E vejam como, para além de subsistir
por toda a parte a velha escravatura stricto sensu, surgiram novas formas de
escravatura e de dependência com características feudo-vassálicas: o trabalho
temporário, o desemprego técnico, o migrante em fuga, os recursos humanos
descartáveis...
Recursos humanos! Como se humano fosse
coisa.
Em nome de um sistema que a si próprio
se nega, estamos a tornar o mundo um lugar de ostracismo habitado por
supranumerários; uma selva pós-moderna com selvagens reciclados, tudo isto
embrulhado em apatia e justificado pela cibernética, porque só a cibernética
pode explicar que é, aquilo que não é. A montante e a jusante da nossa apatia,
os incendiários de sempre põem todo o zelo em que não falte nunca a devida
ração de medo.

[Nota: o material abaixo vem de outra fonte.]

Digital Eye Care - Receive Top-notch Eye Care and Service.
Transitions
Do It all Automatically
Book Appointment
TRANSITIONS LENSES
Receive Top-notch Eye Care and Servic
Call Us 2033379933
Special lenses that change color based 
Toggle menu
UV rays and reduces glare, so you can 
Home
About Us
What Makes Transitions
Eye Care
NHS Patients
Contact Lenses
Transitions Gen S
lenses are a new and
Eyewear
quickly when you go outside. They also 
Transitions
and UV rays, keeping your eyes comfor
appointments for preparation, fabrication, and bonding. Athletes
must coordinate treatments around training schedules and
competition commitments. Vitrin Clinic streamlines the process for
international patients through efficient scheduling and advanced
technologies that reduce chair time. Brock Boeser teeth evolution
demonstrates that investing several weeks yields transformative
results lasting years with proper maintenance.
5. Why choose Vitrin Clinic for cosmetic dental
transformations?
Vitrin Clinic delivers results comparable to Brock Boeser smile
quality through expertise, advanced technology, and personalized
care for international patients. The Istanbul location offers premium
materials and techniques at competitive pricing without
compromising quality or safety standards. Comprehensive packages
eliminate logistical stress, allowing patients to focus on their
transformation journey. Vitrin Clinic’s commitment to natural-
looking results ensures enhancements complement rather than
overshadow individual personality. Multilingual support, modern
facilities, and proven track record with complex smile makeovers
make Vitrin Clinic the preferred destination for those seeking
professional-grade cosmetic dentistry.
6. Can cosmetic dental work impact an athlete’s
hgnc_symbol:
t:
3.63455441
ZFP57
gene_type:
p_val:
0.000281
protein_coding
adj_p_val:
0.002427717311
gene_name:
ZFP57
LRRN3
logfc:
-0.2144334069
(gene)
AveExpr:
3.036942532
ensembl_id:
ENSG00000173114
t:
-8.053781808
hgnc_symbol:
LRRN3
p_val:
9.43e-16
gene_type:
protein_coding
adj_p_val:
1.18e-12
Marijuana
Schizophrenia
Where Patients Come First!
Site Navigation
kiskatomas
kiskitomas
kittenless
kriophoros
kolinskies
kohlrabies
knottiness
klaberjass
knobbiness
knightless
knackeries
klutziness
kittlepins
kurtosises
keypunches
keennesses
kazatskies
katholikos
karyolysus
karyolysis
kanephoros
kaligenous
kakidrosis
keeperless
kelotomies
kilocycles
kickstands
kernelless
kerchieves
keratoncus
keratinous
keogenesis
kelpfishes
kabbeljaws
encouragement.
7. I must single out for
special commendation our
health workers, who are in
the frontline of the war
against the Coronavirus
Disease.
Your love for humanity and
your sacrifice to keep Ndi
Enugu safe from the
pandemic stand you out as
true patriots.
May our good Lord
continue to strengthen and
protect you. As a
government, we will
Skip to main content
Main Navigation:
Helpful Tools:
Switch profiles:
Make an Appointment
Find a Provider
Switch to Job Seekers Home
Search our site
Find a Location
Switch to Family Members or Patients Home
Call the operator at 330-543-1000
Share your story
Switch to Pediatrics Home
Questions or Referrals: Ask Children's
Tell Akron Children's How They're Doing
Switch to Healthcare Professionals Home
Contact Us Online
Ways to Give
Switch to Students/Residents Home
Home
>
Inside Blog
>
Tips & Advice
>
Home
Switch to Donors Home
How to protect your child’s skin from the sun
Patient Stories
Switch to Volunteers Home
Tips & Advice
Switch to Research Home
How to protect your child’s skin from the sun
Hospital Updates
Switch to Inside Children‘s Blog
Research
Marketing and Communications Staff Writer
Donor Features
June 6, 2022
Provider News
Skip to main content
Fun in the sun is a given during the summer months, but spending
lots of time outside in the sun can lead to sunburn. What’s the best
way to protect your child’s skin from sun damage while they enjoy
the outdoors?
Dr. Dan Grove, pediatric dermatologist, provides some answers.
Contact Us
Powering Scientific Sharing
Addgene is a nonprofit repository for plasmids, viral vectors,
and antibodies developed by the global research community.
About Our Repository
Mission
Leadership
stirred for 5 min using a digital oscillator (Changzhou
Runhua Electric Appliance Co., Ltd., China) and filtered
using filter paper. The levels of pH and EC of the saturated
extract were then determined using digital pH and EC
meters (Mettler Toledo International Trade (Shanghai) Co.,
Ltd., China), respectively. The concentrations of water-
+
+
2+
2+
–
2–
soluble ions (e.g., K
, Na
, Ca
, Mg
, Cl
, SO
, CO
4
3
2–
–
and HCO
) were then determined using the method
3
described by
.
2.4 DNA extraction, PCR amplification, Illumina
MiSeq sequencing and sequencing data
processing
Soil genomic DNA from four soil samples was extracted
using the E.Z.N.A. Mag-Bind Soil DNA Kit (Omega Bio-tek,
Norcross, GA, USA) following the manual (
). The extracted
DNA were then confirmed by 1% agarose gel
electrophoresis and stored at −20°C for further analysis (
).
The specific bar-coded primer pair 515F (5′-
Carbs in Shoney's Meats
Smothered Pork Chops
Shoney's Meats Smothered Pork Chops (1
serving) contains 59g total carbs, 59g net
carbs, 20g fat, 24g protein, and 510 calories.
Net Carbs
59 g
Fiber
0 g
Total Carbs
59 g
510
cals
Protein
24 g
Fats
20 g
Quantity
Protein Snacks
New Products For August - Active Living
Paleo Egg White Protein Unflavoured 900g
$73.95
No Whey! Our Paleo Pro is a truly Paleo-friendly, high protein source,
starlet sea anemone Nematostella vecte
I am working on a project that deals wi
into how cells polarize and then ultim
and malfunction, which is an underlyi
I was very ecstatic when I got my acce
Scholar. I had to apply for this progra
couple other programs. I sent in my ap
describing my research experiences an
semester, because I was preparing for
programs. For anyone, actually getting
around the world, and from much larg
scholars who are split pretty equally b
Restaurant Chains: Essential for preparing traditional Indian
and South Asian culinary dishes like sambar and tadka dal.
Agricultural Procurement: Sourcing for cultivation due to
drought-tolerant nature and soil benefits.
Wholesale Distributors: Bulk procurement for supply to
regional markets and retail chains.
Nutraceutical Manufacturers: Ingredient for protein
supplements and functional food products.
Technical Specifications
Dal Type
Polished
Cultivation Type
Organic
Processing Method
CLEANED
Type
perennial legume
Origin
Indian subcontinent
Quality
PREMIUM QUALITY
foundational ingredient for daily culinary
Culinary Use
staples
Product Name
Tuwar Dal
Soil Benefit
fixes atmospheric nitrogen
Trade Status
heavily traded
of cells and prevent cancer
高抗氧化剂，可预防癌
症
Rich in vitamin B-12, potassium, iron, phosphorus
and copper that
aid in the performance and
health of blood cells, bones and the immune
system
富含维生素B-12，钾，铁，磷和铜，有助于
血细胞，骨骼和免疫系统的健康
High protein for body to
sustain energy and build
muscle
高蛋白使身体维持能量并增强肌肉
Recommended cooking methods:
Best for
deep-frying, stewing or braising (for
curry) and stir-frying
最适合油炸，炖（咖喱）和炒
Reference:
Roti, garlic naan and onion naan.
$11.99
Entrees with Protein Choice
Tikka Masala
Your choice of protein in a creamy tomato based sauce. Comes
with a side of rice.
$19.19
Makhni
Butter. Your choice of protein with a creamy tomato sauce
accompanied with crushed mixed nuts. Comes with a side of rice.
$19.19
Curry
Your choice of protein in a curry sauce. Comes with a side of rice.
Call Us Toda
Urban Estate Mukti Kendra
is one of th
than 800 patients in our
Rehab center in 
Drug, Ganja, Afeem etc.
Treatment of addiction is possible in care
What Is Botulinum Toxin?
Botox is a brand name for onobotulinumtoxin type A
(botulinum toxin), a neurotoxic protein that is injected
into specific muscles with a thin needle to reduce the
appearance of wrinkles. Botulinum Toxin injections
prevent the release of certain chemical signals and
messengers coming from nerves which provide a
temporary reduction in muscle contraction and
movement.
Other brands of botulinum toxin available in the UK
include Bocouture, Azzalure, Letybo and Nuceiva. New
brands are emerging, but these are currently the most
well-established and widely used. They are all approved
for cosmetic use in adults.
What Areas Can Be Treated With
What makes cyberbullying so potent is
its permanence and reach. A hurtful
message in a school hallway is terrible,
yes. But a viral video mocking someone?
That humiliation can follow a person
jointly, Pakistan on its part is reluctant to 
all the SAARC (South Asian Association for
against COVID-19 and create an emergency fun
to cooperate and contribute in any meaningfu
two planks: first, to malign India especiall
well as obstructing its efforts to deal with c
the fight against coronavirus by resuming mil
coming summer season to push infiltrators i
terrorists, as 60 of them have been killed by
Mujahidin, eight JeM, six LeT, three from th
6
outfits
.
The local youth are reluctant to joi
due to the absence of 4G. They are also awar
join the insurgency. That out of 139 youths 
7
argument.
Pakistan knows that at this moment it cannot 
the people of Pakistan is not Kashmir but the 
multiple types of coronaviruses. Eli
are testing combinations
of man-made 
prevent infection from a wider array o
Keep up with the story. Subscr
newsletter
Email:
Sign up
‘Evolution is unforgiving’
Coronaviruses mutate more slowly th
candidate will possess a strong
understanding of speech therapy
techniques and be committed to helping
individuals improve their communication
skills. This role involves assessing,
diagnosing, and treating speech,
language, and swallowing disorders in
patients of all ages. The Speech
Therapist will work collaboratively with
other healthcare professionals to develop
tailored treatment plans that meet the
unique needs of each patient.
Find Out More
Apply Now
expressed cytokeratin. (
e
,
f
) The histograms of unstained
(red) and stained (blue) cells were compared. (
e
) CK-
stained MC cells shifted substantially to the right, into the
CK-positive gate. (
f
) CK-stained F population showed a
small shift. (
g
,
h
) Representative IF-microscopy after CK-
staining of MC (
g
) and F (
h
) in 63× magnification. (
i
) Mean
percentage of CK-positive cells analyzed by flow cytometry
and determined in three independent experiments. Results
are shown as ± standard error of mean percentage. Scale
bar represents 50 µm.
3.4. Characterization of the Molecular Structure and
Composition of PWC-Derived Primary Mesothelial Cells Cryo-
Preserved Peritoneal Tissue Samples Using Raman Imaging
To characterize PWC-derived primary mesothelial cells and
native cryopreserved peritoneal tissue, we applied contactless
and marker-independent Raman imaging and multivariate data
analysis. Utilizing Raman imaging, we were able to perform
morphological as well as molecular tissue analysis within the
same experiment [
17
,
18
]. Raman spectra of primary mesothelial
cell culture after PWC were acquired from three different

Que sejamos avestruzes é o seu descanso, que não nos
interroguemos sobre os nossos direitos de cidadania, a nossa liberdade, a nossa
realização e a nossa felicidade é a sua garantia de conservação do poder, de
manutenção dos privilégios.
Se a decadência de todas as
instituições se acentua a cada dia que passa neste tempo que apodrece, que
legitimidade sobra aos governos, sufragados ou não?